#### [Activity]
Return the count of lines in the following records that include "middle", and nothing more.

[Stored entries]

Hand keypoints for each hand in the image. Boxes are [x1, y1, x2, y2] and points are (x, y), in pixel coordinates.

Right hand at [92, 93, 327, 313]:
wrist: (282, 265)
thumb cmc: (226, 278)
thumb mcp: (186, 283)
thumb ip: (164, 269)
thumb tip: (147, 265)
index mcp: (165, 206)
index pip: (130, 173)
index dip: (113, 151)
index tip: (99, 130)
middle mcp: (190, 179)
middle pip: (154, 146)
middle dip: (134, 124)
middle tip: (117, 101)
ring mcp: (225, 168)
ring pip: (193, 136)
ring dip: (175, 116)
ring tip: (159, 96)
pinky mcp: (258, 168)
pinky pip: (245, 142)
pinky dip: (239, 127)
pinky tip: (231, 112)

#### [Answer area]
4